Homework 04: Use split-apply-combine with your functions within data.frames

Overview
- Gapminder data
Your mission, high-level
Inspiration for what to compute
Exploration of the results
But I want to do more!
Report your process
Submit the assignment
Rubric

Overview

Consult the general homework guidelines.

Due sometime Friday 2015-10-16. I am open to negotiation if the lateness of this posting is creating hardship.

The goal is to write one (or more) custom functions that do something useful to pieces of the Gapminder data. Then use dplyr::do() to apply to all such pieces. Then use dplyr() and or ggplot2 to explore what you got back.

Remember the sampler concept. Your homework should serve as your own personal cheatsheet in the future for how to write a function and how to scale up its application with data aggregation machinery.

Gapminder data

Work with the Gapminder excerpt. If you really, really want to, you can explore a different dataset but get permission from Jenny.

Your mission, high-level

Write a function to compute something interesting on a piece of the Gapminder data. Make it something you can’t easily do with built-in functions. Make it something that’s not trivial to do with the simple dplyr verbs.

The linear regression function we wrote together in cm011 is a good example.
Record some of the process.

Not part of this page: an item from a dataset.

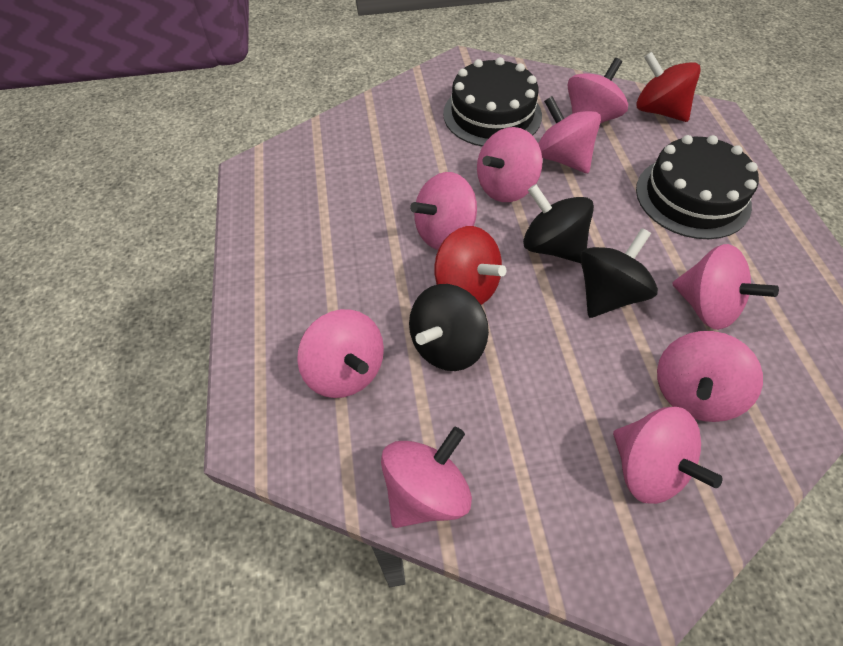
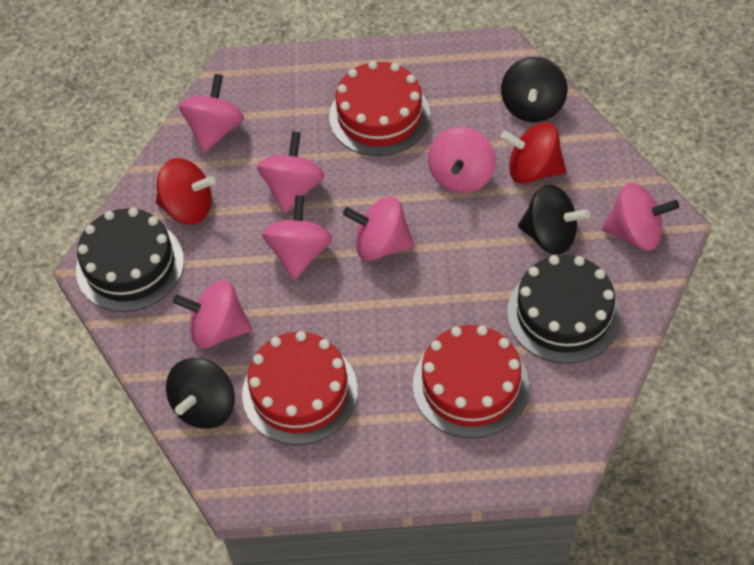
pink spinning top: [297,309,384,398] [381,427,472,528] [410,172,477,250] [477,127,543,202] [538,96,601,173] [567,58,628,123] [613,407,723,504] [657,331,763,422] [672,244,779,330] = 9 -> [173,280,252,348] [179,74,244,153] [257,131,325,213] [262,195,332,280] [343,196,414,261] [428,127,496,193] [602,183,679,251] = 7
red cake: none = 0 -> [242,331,358,445] [329,61,430,156] [413,325,529,438] = 3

In fact, you might want to draft two R Markdown files for this assignment. One to develop and test the function. Another to apply it and explore results. Just like we split it up in class.

Use dplyr::do() to apply your function to all possible pieces of the Gapminder dataset and return the combined result.

Explore the results you get back. Use all your usual tricks, so I expect to see alot of dplyr and ggplot2 here.

Make observations about what your tables/figures show and about the process.

Inspiration for what to compute

Find countries with interesting stories. Remember this one from last week? You are even better equipped to tackle it now. Here are some ideas to get you thinking. Feel free to riff on them – I don’t expect rote implementation. Some of these ideas will impact the function you write AND the follow-up exploration.

Sudden, substantial departures from the temporal trend is interesting. This goes for life expectancy, GDP per capita, or population. How could you operationalize this notion of “interesting”?
Fit a regression of the response vs. time. Use the residuals to detect countries where your model is a terrible fit. Example:
- Are there are 1 or more freakishly large residuals, in an absolute sense or relative to some estimate of background variability?
- Are there strong patterns in the sign of the residuals? E.g., all pos, then all neg, then pos again.
Fit a regression using ordinary least squares and a robust technique. Determine the difference in estimated parameters under the two approaches. If it is large, consider that country “interesting”. Check out lmrob() in robustbase.

Wear your statistical hat and characterize how well/poorly the simple linear model is working. Via residual analysis. Or by fitting something more complicated (but still appropriate for \(n\) = 12!) – like a degree 2 polynomial. Retain quantities that speak to goodness-of-fit and explore that across all 142 countries.

Do anything we’ve discussed so far but for a different combination of variables. How is GDP per capita changing over time? How about the relationship between GDP per capita and life expectancy?

Exploration of the results

Once you’ve found something interesting to compute and you’ve used dplyr::do() to enact the computation broadly, it’s vital that you digest and interpret the results.

This will probably mean some sorting, filtering, etc. All your dplyr skills will come in handy. There’s probably a couple of interesting tables to make.

Whenever possible, include a companion figure that adds context to the numbers and bolsters your comments. The figure does not have to depict exactly or only what the table does – it just needs to reinforce the connection back to the underlying data.

But I want to do more!

Do your main data aggregation task with dplyr::group_by() + do() AND plyr::ddply(). Reflect on the pros/cons of the two approaches.

Explore more functions in the broom package.

Explore plyr’s capabilities to work with vectors, multi-dimensional arrays, and lists. Get outside the safe little world of data.frames.

Take a look at purrr for functional programming more generally. Here’s a blog post by one of the authors on combining purrr and dplyr.

Report your process

You’re encouraged to reflect on what was hard/easy, problems you solved, helpful tutorials you read, etc. Give credit to your sources, whether it’s a blog post, a fellow student, an online tutorial, etc.

Submit the assignment

Follow instructions on How to submit homework

Rubric

Start using our general rubric for specifics to evaluate! The form will require you to do so!

Check minus: One or more problems such as … Student’s custom function was exactly what we did in class or a very modest extension. Exploration of the data aggregation results is missing or minimal. Student missed clear opportunities to complement numbers with a figure. Technical problem(s) that are relatively easy to fix. Repository organization – or lack thereof – leaves work for the reader, in terms of finding the necessary files.

Check: Hits all the elements. No obvious mistakes. Pleasant to read. No heroic detective work required. Solid.

Check plus: Exceeded the requirements in number of dimensions. Developed novel tasks that were indeed interesting and “worked”. Impressive use of dplyr, plyr, broom, and/or ggplot2. Impeccable organization of repo and report. You learned something new from reviewing their work and you’re eager to incorporate it into your work.